- [Task statement]
Could the records below please be retyped exactly, with their pictures left out?

((

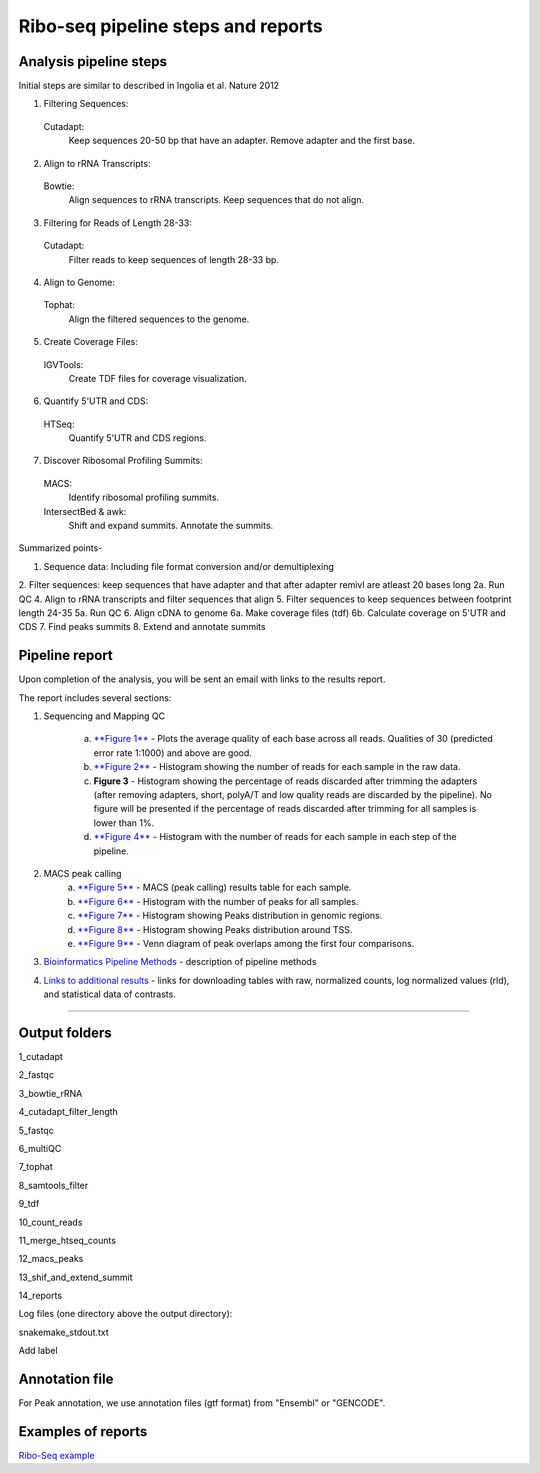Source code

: Ribo-seq pipeline steps and reports
###################################

Analysis pipeline steps
-----------------------

Initial steps are similar to described in Ingolia et al. Nature 2012 

1. Filtering Sequences:

  Cutadapt:
    Keep sequences 20-50 bp that have an adapter.
    Remove adapter and the first base.

2. Align to rRNA Transcripts:

  Bowtie:
    Align sequences to rRNA transcripts.
    Keep sequences that do not align.

3. Filtering for Reads of Length 28-33:

  Cutadapt:
    Filter reads to keep sequences of length 28-33 bp.

4. Align to Genome:

  Tophat:
    Align the filtered sequences to the genome.

5. Create Coverage Files:

  IGVTools:
    Create TDF files for coverage visualization.

6. Quantify 5'UTR and CDS:

  HTSeq:
    Quantify 5'UTR and CDS regions.

7. Discover Ribosomal Profiling Summits:

  MACS:
    Identify ribosomal profiling summits.
  IntersectBed & awk:
    Shift and expand summits.
    Annotate the summits.




Summarized points- 

1. Sequence data: Including file format conversion and/or demultiplexing
2. Filter sequences: keep sequences that have adapter and that after adapter remivl are atleast 20 bases long
2a. Run QC
4. Align to rRNA transcripts and filter sequences that align
5. Filter sequences to keep sequences between footprint length 24-35
5a. Run QC
6. Align cDNA to genome
6a. Make coverage files (tdf)
6b. Calculate coverage on 5'UTR and CDS
7. Find peaks summits
8. Extend and annotate summits


.. image:: ../figures/ribo-seq_workflow.jpg


                                                                                                    
Pipeline report
---------------

Upon completion of the analysis, you will be sent an email with links to the results report.

The report includes several sections:

1. Sequencing and Mapping QC

    a. `**Figure 1** <https://dors4.weizmann.ac.il/utap/figures/ribo_fig_1.png>`_ - Plots the average quality of each base across all reads. Qualities of 30 (predicted error rate 1:1000) and above are good. 
    b. `**Figure 2** <https://dors4.weizmann.ac.il/utap/figures/ribo_fig_2.png>`_ - Histogram showing the number of reads for each sample in the raw data.
    c. **Figure 3** - Histogram showing the percentage of reads discarded after trimming the adapters (after removing adapters, short, polyA/T and low quality reads are discarded by the pipeline).
       No figure will be presented if the percentage of reads discarded after trimming for all samples is lower than 1%.
    d. `**Figure 4** <https://dors4.weizmann.ac.il/utap/figures/ribo_fig_4.png>`_ - Histogram with the number of reads for each sample in each step of the pipeline.

2. MACS peak calling
    a. `**Figure 5** <https://dors4.weizmann.ac.il/utap/figures/ribo_fig_5.png>`_ - MACS (peak calling) results table for each sample.
    b. `**Figure 6** <https://dors4.weizmann.ac.il/utap/figures/ribo_fig_6.png>`_ - Histogram with the number of peaks for all samples.
    c. `**Figure 7** <https://dors4.weizmann.ac.il/utap/figures/ribo_fig_7.png>`_ - Histogram showing Peaks distribution in genomic regions.    
    d. `**Figure 8** <https://dors4.weizmann.ac.il/utap/figures/ribo_fig_8.png>`_ - Histogram showing Peaks distribution around TSS.
    e. `**Figure 9** <https://dors4.weizmann.ac.il/utap/figures/ribo_fig_9.png>`_ - Venn diagram of peak overlaps among the first four comparisons.
                                                                                                      
3. `Bioinformatics Pipeline Methods <https://dors4.weizmann.ac.il/utap/figures/ribo_fig_10.png>`_ - description of pipeline methods

4. `Links to additional results <https://dors4.weizmann.ac.il/utap/figures/ribo_fig_11.png>`_ - links for downloading tables with raw, normalized counts, log normalized values (rld), and statistical data of contrasts.
                                                                                                   
--------------- 
                                                                                                      
                                                                                                      
Output folders
---------------                                                                                                      
                                                                                                      
1_cutadapt

2_fastqc

3_bowtie_rRNA

4_cutadapt_filter_length

5_fastqc

6_multiQC

7_tophat

8_samtools_filter

9_tdf

10_count_reads

11_merge_htseq_counts

12_macs_peaks

13_shif_and_extend_summit

14_reports



Log files (one directory above the output directory):

snakemake_stdout.txt

Add label

                                                                                                      
Annotation file
---------------

For Peak annotation, we use annotation files (gtf format) from "Ensembl" or "GENCODE". 
                                                                                                      
                                                                                                      

Examples of reports
-------------------

`Ribo-Seq example <https://utap-demo.weizmann.ac.il/reports/20241118_225323_demo/report_Chromatin_pipelines.html>`_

))

- [Exercise solution]
Source code

: Ribo-seq pipeline steps and reports
###################################

Analysis pipeline steps
-----------------------

Initial steps are similar to described in Ingolia et al. Nature 2012 

1. Filtering Sequences:

  Cutadapt:
    Keep sequences 20-50 bp that have an adapter.
    Remove adapter and the first base.

2. Align to rRNA Transcripts:

  Bowtie:
    Align sequences to rRNA transcripts.
    Keep sequences that do not align.

3. Filtering for Reads of Length 28-33:

  Cutadapt:
    Filter reads to keep sequences of length 28-33 bp.

4. Align to Genome:

  Tophat:
    Align the filtered sequences to the genome.

5. Create Coverage Files:

  IGVTools:
    Create TDF files for coverage visualization.

6. Quantify 5'UTR and CDS:

  HTSeq:
    Quantify 5'UTR and CDS regions.

7. Discover Ribosomal Profiling Summits:

  MACS:
    Identify ribosomal profiling summits.
  IntersectBed & awk:
    Shift and expand summits.
    Annotate the summits.




Summarized points- 

1. Sequence data: Including file format conversion and/or demultiplexing
2. Filter sequences: keep sequences that have adapter and that after adapter remivl are atleast 20 bases long
2a. Run QC
4. Align to rRNA transcripts and filter sequences that align
5. Filter sequences to keep sequences between footprint length 24-35
5a. Run QC
6. Align cDNA to genome
6a. Make coverage files (tdf)
6b. Calculate coverage on 5'UTR and CDS
7. Find peaks summits
8. Extend and annotate summits


.. image:: ../figures/ribo-seq_workflow.jpg


                                                                                                    
Pipeline report
---------------

Upon completion of the analysis, you will be sent an email with links to the results report.

The report includes several sections:

1. Sequencing and Mapping QC

    a. `**Figure 1** <https://dors4.weizmann.ac.il/utap/figures/ribo_fig_1.png>`_ - Plots the average quality of each base across all reads. Qualities of 30 (predicted error rate 1:1000) and above are good. 
    b. `**Figure 2** <https://dors4.weizmann.ac.il/utap/figures/ribo_fig_2.png>`_ - Histogram showing the number of reads for each sample in the raw data.
    c. **Figure 3** - Histogram showing the percentage of reads discarded after trimming the adapters (after removing adapters, short, polyA/T and low quality reads are discarded by the pipeline).
       No figure will be presented if the percentage of reads discarded after trimming for all samples is lower than 1%.
    d. `**Figure 4** <https://dors4.weizmann.ac.il/utap/figures/ribo_fig_4.png>`_ - Histogram with the number of reads for each sample in each step of the pipeline.

2. MACS peak calling
    a. `**Figure 5** <https://dors4.weizmann.ac.il/utap/figures/ribo_fig_5.png>`_ - MACS (peak calling) results table for each sample.
    b. `**Figure 6** <https://dors4.weizmann.ac.il/utap/figures/ribo_fig_6.png>`_ - Histogram with the number of peaks for all samples.
    c. `**Figure 7** <https://dors4.weizmann.ac.il/utap/figures/ribo_fig_7.png>`_ - Histogram showing Peaks distribution in genomic regions.    
    d. `**Figure 8** <https://dors4.weizmann.ac.il/utap/figures/ribo_fig_8.png>`_ - Histogram showing Peaks distribution around TSS.
    e. `**Figure 9** <https://dors4.weizmann.ac.il/utap/figures/ribo_fig_9.png>`_ - Venn diagram of peak overlaps among the first four comparisons.
                                                                                                      
3. `Bioinformatics Pipeline Methods <https://dors4.weizmann.ac.il/utap/figures/ribo_fig_10.png>`_ - description of pipeline methods

4. `Links to additional results <https://dors4.weizmann.ac.il/utap/figures/ribo_fig_11.png>`_ - links for downloading tables with raw, normalized counts, log normalized values (rld), and statistical data of contrasts.
                                                                                                   
--------------- 
                                                                                                      
                                                                                                      
Output folders
---------------                                                                                                      
                                                                                                      
1_cutadapt

2_fastqc

3_bowtie_rRNA

4_cutadapt_filter_length

5_fastqc

6_multiQC

7_tophat

8_samtools_filter

9_tdf

10_count_reads

11_merge_htseq_counts

12_macs_peaks

13_shif_and_extend_summit

14_reports



Log files (one directory above the output directory):

snakemake_stdout.txt

Add label

                                                                                                      
Annotation file
---------------

For Peak annotation, we use annotation files (gtf format) from "Ensembl" or "GENCODE". 
                                                                                                      
                                                                                                      

Examples of reports
-------------------

`Ribo-Seq example <https://utap-demo.weizmann.ac.il/reports/20241118_225323_demo/report_Chromatin_pipelines.html>`_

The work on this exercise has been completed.